ちょっと金さんの今後の立場が心配になったりもしますが、こういったことを言えるようになってきたのも、やはり自信が付いてきたからだと思うのです。つまりいい意味で日本を対等の存在として見ることが出来るようになってきたのだと思います。「貧すれば鈍する」の反対ですね。やはり「一身独立して国独立す」なんだと思います。
そう思うと共に、
「独立を維持する力を自ら整えることなく、列強に頼ろうとばかりしていた高宗(朝鮮第26代国王)の「権力バランス外交」もあざけりと不信を招いただけだった。英国人記者マッケンジーが日露戦争直前の1904年2月に高宗の側近、李容翊(イ・ヨンイク)を取材し、「韓国が自らを救うためには、改革が必要だ」と述べると、李は「韓国は安全だ。韓国の独立は米国と欧州によって保障されているからだ」と答えたという。東アジアが緊迫の度を増していた時代に国際秩序を誤って理解し、外部勢力に依存した代償として受け取った請求書は「亡国」だった。」
が今の日本に当てはまらないとは、断言出来ないような気にもなってくるのです。防衛費削減、在日米軍への扱い、片方の候補が言っている在日米軍のあり方、対米外交のあり方、対中外交のあり方を見ていると。そう言えば前総理がおっしゃっていた友愛の海はどこら辺にあるのでしょうかね?

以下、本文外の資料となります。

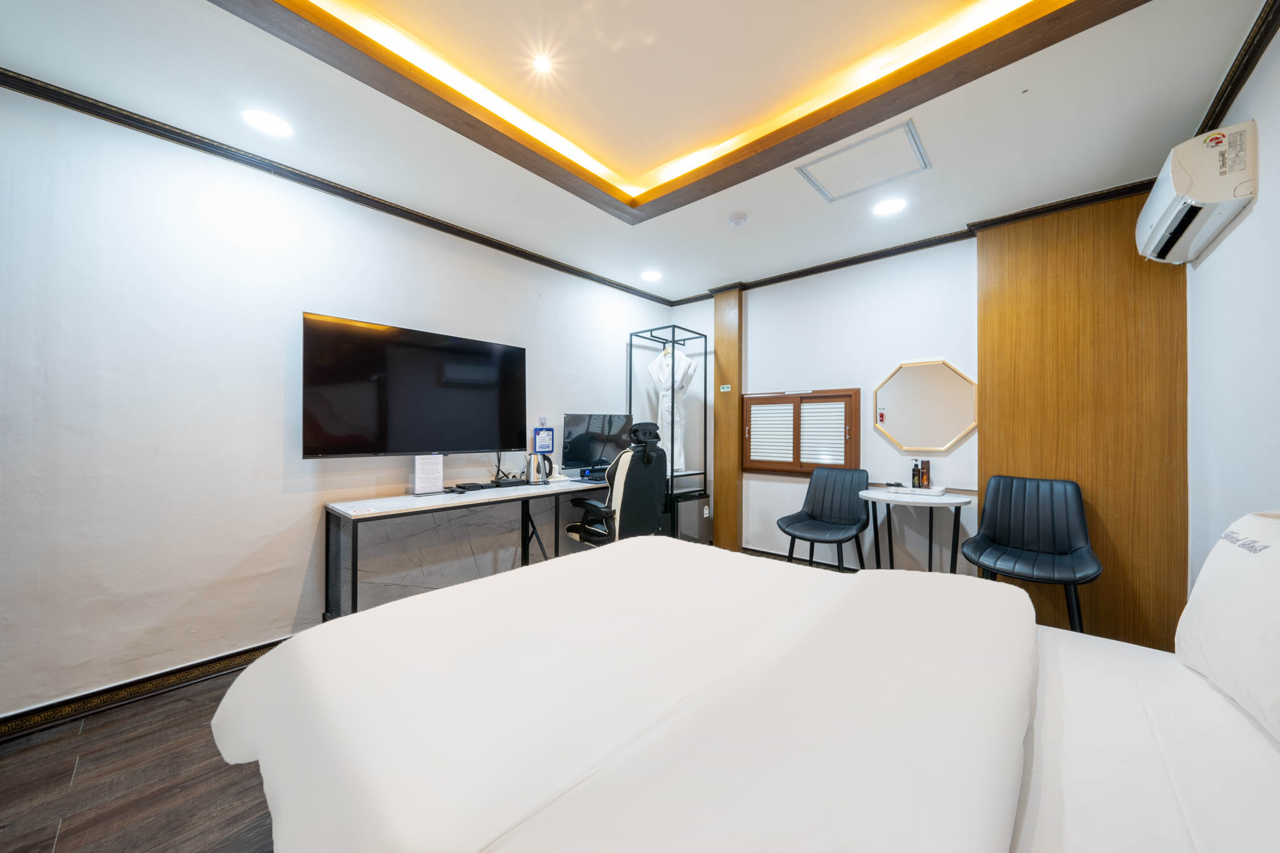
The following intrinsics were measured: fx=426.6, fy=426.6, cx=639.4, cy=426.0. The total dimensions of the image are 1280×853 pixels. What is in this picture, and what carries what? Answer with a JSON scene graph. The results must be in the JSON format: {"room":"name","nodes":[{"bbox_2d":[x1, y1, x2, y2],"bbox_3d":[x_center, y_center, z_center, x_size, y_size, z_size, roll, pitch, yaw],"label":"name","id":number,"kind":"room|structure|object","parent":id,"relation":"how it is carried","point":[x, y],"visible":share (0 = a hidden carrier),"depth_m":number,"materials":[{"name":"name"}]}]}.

「珍しくこんな記事を見ました」に2件のコメントがあります

  1. 「近現代史を教えない」という戦後教育の弊害を受けてきた世代のひとりとして考えさせられる内容でした。勉強になりました。ありがとうございます。
    加藤陽子氏が栄光学園の生徒達への講義内容を纏めた「それでも日本人は・・・」の読後に感じた感覚に似ているような気がします。それとも「坂の上の雲」の中にある昭和の軍人を痛烈に皮肉った一文を目にしたときに覚えた感覚でしょうか?
    ともあれ、猛暑の秋の大会が始まりましたね。今日はこれから等々力に行こうと思っています。

  2. kktfさん
    コメントありがとうございます。
    浅学な自分が大先輩であるkktfさんに「勉強になりました」とおっしゃっていただくと、大変恐縮してしまいます[E:coldsweats01]
    司馬遼太郎さんは確か歴史を「鳥瞰」する意義を説いていらしたかと思います。よく隣国が「歴史を鑑として」と言います。その言葉には賛成なのですが、意味合いは違います。彼らは加害者被害者の観点から言っています。これは道義的な上下関係を続けさせようとすることに他なりません。つまり外交カードとして使っています。そうではなく人間同士の起こす本質的な部分をつまみ出し、自分たちの未来のために役立てることが大事なのだと思います。その点で、この記事は珍しく加害者被害者の観点ではなく、エッセンスを取り出そうとしていたので、ご紹介してみました。